* **WHAT IS BEING ASKED**
Format every line in the records below as a single numbered list, leaving out any blank lines.

++++

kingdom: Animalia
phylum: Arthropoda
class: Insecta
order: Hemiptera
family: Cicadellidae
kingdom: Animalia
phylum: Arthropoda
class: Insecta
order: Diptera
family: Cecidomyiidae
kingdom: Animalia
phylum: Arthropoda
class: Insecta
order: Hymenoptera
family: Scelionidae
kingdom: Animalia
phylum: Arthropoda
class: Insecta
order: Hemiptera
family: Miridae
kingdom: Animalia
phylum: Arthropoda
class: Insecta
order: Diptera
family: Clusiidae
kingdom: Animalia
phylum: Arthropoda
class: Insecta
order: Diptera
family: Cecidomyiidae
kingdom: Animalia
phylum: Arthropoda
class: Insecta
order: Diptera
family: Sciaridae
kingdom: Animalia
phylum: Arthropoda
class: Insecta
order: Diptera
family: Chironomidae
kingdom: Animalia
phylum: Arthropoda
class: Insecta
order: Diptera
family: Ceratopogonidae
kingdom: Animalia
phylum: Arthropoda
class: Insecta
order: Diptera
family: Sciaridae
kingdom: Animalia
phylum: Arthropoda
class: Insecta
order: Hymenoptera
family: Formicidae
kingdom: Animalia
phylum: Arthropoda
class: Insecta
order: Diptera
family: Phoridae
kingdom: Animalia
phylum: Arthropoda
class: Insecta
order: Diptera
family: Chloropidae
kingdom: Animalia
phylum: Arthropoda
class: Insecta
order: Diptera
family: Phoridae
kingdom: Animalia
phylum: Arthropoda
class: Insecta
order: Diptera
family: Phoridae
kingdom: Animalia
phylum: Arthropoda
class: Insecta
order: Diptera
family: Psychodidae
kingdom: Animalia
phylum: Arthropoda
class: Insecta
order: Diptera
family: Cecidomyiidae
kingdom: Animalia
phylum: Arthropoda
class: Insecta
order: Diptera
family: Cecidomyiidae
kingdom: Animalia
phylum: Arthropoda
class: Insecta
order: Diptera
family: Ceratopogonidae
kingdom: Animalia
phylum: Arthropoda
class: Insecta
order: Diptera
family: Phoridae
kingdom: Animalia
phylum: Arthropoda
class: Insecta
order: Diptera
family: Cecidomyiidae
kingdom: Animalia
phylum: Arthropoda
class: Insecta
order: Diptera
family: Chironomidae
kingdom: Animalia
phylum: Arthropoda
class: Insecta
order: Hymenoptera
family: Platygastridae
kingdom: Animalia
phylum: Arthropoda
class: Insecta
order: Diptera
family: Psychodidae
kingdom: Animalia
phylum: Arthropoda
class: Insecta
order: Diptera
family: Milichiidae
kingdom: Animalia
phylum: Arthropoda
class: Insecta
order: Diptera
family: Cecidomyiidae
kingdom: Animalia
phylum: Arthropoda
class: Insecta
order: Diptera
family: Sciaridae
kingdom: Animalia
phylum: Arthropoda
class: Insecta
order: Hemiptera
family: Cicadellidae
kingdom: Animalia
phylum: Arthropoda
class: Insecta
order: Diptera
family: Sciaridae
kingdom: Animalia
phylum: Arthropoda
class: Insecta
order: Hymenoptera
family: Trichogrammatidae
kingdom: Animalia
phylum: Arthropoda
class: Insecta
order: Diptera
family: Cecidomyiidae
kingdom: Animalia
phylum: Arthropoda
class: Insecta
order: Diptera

++++

* **RESPONSE TO THE TASK**
1. kingdom: Animalia
2. phylum: Arthropoda
3. class: Insecta
4. order: Hemiptera
5. family: Cicadellidae
6. kingdom: Animalia
7. phylum: Arthropoda
8. class: Insecta
9. order: Diptera
10. family: Cecidomyiidae
11. kingdom: Animalia
12. phylum: Arthropoda
13. class: Insecta
14. order: Hymenoptera
15. family: Scelionidae
16. kingdom: Animalia
17. phylum: Arthropoda
18. class: Insecta
19. order: Hemiptera
20. family: Miridae
21. kingdom: Animalia
22. phylum: Arthropoda
23. class: Insecta
24. order: Diptera
25. family: Clusiidae
26. kingdom: Animalia
27. phylum: Arthropoda
28. class: Insecta
29. order: Diptera
30. family: Cecidomyiidae
31. kingdom: Animalia
32. phylum: Arthropoda
33. class: Insecta
34. order: Diptera
35. family: Sciaridae
36. kingdom: Animalia
37. phylum: Arthropoda
38. class: Insecta
39. order: Diptera
40. family: Chironomidae
41. kingdom: Animalia
42. phylum: Arthropoda
43. class: Insecta
44. order: Diptera
45. family: Ceratopogonidae
46. kingdom: Animalia
47. phylum: Arthropoda
48. class: Insecta
49. order: Diptera
50. family: Sciaridae
51. kingdom: Animalia
52. phylum: Arthropoda
53. class: Insecta
54. order: Hymenoptera
55. family: Formicidae
56. kingdom: Animalia
57. phylum: Arthropoda
58. class: Insecta
59. order: Diptera
60. family: Phoridae
61. kingdom: Animalia
62. phylum: Arthropoda
63. class: Insecta
64. order: Diptera
65. family: Chloropidae
66. kingdom: Animalia
67. phylum: Arthropoda
68. class: Insecta
69. order: Diptera
70. family: Phoridae
71. kingdom: Animalia
72. phylum: Arthropoda
73. class: Insecta
74. order: Diptera
75. family: Phoridae
76. kingdom: Animalia
77. phylum: Arthropoda
78. class: Insecta
79. order: Diptera
80. family: Psychodidae
81. kingdom: Animalia
82. phylum: Arthropoda
83. class: Insecta
84. order: Diptera
85. family: Cecidomyiidae
86. kingdom: Animalia
87. phylum: Arthropoda
88. class: Insecta
89. order: Diptera
90. family: Cecidomyiidae
91. kingdom: Animalia
92. phylum: Arthropoda
93. class: Insecta
94. order: Diptera
95. family: Ceratopogonidae
96. kingdom: Animalia
97. phylum: Arthropoda
98. class: Insecta
99. order: Diptera
100. family: Phoridae
101. kingdom: Animalia
102. phylum: Arthropoda
103. class: Insecta
104. order: Diptera
105. family: Cecidomyiidae
106. kingdom: Animalia
107. phylum: Arthropoda
108. class: Insecta
109. order: Diptera
110. family: Chironomidae
111. kingdom: Animalia
112. phylum: Arthropoda
113. class: Insecta
114. order: Hymenoptera
115. family: Platygastridae
116. kingdom: Animalia
117. phylum: Arthropoda
118. class: Insecta
119. order: Diptera
120. family: Psychodidae
121. kingdom: Animalia
122. phylum: Arthropoda
123. class: Insecta
124. order: Diptera
125. family: Milichiidae
126. kingdom: Animalia
127. phylum: Arthropoda
128. class: Insecta
129. order: Diptera
130. family: Cecidomyiidae
131. kingdom: Animalia
132. phylum: Arthropoda
133. class: Insecta
134. order: Diptera
135. family: Sciaridae
136. kingdom: Animalia
137. phylum: Arthropoda
138. class: Insecta
139. order: Hemiptera
140. family: Cicadellidae
141. kingdom: Animalia
142. phylum: Arthropoda
143. class: Insecta
144. order: Diptera
145. family: Sciaridae
146. kingdom: Animalia
147. phylum: Arthropoda
148. class: Insecta
149. order: Hymenoptera
150. family: Trichogrammatidae
151. kingdom: Animalia
152. phylum: Arthropoda
153. class: Insecta
154. order: Diptera
155. family: Cecidomyiidae
156. kingdom: Animalia
157. phylum: Arthropoda
158. class: Insecta
159. order: Diptera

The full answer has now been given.